On Monday, Google DeepMind – the division responsible for developing general-purpose artificial intelligence (AGI) technology – announced ‘Genie’, a new generative AI model that can create playable virtual environments from just a single image, drawing, or text prompt.
Google Genie Can Generate Playable 2D Platformer Games From Text And Images
Genie – short for Generative Interactive Environments – was developed by Google in collaboration with the University of British Columbia. Google Genie, as it’s called, can generate side-scrolling 2D platformer games, like Super Mario Brothers and Contra, by understanding a text prompt, sketch, or idea that users can interact with and play.
During the announcement, Good DeepMind acknowledged the emergence of generative AI models capable of generating “novel and creative content via language, images, and even videos”, before adding that it is now introducing a “new paradigm” for generative AI in the form of Genie.
Google says Genie is trained on 200,000 hours of unsupervised public internet gaming videos, with a huge percentage of these games being 2D platformers rather than full virtual reality games.
Genie Can Recognize The Main Character In A Game On Its Own
Google researchers say Genie is powered by a latent action model that can infer the actions between video frames, a video tokenizer that converts raw video frames into discrete tokens, and a dynamic model that determines what the next frame will be.

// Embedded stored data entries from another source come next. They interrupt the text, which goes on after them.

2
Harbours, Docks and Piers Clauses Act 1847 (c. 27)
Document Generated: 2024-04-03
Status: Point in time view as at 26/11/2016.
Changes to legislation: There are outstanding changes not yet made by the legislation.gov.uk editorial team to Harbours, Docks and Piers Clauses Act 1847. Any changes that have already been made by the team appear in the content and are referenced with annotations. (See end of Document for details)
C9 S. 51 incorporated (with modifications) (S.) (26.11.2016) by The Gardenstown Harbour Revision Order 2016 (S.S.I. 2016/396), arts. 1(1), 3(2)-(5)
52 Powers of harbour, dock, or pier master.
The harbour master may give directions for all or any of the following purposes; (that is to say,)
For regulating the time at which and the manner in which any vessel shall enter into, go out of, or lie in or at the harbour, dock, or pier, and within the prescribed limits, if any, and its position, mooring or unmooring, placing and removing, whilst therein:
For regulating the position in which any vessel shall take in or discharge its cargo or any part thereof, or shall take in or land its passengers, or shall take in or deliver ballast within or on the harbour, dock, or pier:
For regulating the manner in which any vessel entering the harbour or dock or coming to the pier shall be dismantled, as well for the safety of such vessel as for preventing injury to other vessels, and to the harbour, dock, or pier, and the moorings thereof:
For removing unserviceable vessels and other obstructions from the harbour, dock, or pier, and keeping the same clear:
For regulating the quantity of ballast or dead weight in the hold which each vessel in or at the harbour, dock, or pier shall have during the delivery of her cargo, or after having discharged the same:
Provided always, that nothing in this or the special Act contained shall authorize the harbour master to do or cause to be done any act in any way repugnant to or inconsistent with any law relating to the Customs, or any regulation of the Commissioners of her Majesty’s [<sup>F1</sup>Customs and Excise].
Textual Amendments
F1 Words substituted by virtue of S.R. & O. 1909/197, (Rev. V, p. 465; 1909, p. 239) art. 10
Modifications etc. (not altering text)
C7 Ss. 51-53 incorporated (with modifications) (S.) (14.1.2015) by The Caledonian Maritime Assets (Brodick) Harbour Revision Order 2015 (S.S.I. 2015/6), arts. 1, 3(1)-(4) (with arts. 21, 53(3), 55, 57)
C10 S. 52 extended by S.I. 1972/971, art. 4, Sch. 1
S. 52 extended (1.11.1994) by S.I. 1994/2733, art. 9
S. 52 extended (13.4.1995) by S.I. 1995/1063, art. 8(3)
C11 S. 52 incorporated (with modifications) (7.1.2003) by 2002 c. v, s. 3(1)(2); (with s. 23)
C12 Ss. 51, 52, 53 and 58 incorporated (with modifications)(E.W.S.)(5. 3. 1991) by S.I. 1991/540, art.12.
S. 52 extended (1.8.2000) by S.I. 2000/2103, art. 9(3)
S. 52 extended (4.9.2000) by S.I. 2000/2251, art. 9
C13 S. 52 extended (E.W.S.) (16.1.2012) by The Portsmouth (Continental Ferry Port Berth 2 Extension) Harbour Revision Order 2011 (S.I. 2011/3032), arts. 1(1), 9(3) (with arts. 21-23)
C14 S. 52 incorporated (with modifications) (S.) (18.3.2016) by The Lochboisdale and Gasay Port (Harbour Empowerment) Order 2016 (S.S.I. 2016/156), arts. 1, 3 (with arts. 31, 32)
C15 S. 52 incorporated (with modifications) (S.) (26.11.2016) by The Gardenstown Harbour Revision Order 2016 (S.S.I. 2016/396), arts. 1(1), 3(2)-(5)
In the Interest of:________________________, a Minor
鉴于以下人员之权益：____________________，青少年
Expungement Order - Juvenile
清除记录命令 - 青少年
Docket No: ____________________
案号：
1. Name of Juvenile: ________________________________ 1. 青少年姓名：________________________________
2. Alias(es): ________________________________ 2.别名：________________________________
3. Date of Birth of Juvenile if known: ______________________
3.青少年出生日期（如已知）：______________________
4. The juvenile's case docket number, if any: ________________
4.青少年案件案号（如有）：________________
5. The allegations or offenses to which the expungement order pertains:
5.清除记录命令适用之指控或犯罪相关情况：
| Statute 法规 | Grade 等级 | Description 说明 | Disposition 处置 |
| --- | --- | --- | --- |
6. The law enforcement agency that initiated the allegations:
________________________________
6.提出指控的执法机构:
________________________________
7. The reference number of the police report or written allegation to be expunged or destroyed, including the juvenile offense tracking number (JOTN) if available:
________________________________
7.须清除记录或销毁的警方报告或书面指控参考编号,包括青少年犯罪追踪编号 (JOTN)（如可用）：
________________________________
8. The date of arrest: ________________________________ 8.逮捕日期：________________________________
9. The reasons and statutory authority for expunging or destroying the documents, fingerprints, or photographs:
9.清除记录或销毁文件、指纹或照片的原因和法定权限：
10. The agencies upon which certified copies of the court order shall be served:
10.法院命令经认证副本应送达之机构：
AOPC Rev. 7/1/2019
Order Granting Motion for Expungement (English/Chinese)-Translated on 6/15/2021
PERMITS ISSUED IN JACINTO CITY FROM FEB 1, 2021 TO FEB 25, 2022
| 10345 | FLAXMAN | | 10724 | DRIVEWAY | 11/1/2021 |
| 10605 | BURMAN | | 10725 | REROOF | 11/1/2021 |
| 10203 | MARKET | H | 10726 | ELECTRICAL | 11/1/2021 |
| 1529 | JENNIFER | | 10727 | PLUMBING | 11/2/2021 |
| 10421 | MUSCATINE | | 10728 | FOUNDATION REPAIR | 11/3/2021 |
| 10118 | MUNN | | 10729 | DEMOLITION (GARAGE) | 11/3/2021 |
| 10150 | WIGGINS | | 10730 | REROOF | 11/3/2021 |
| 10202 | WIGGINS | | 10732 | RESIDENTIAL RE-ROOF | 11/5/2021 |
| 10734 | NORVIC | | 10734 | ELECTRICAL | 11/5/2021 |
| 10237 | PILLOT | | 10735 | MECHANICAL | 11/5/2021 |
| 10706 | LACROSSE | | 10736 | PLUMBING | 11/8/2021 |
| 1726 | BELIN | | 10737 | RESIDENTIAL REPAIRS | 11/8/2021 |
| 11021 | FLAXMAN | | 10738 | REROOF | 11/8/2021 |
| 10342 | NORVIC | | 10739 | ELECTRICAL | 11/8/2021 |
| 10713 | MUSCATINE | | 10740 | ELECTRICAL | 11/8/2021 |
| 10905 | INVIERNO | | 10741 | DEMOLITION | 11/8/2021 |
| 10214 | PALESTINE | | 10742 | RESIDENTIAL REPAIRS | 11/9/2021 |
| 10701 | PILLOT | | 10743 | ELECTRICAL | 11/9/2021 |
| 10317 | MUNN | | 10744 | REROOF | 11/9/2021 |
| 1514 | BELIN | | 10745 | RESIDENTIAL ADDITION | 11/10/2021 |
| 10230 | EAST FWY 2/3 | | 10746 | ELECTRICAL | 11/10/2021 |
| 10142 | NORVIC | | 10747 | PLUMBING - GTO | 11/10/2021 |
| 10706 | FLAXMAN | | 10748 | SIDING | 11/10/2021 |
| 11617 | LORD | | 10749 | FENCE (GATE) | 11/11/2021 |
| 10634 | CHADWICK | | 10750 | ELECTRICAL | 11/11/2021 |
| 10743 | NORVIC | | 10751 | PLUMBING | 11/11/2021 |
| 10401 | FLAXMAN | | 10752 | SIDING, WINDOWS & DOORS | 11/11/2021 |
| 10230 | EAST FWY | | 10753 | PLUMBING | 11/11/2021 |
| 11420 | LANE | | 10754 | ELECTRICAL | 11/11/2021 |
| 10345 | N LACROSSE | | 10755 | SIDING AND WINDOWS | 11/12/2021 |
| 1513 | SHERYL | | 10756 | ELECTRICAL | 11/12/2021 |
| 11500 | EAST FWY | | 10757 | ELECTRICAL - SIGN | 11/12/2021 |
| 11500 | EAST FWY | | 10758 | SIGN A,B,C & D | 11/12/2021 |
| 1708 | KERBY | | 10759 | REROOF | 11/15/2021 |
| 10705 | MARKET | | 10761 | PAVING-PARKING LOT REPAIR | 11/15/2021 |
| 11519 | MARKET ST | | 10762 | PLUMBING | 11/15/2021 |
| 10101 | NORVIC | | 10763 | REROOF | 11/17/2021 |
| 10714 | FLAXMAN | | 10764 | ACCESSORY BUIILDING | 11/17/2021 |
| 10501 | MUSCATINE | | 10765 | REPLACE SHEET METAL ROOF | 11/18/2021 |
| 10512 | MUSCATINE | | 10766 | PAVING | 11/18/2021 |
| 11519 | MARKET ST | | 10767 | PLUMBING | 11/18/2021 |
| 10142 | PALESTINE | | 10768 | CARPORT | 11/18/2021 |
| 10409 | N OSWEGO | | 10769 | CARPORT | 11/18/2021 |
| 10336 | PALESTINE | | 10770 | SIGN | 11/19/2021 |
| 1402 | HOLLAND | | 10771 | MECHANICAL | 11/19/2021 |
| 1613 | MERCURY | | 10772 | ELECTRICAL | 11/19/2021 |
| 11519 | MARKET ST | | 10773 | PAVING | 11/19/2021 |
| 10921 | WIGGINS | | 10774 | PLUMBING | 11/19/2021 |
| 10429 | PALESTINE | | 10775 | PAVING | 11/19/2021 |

A unique feature of Genie’s foundational model is that it can recognize the main character within a game without ever being trained on action or text annotations. This allows the user to easily control the character in a virtual reality world generated by the AI, all thanks to the models powering it.
Also Read: Google Suspends Gemini AI’s Ability To Generate Images Of Humans After Controversy
Researchers Say Genie Is A Positive Step Towards General World Models For AGI
Google developer Tim Rocktaschel shared DeepMind’s research paper on X, where he noted that Genie can convert any image into a playable 2D world, and can be prompted to generate a variety of action-controllable virtual worlds from a variety of inputs.
Rocktaschel said that while Genie is proficient at creating a 2D world from text or images, the model can perform other tasks, such as teaching other AI models or “agents” about 3D worlds.
He also said the team trained a Genie on robotics data without actions to demonstrate that it can learn action controllable simulator in that area as well. Rocktaschel believes that this is a promising step towards general world models for the AGI.
Artificial general intelligence, also known as the singularity, refers to an AI program that can understand and apply knowledge gained across a wide range of tasks much like a human being.
Deepmind said the dataset produced by Genie was generated by filtering publicly available internet videos, specifically those that included titles like “speedrun” or “playthrough” while excluding words such as “movie” or “unboxing”.
Researchers said that when selecting keywords, the team took the effort to manually spot-check results to verify whether 2D platformer gameplay videos produced by Genie were not “outnumbered” by other videos that happened to share the same keywords.
Google Making Up For Gemini’s Flaws With Genie Announcement
With the launch of Genie, Google is trying to make up for its flaws with Gemini, the company’s previously released generative AI chatbot. Since Gemini was introduced by Google CEO Sundar Pichai back in December, users have discovered several flaws in the large language model (LLM).
Just last week, the company had to temporarily suspend Gemini’s text-to-image generation feature after users complained the model was depicting historical events with racially inclusive imagery.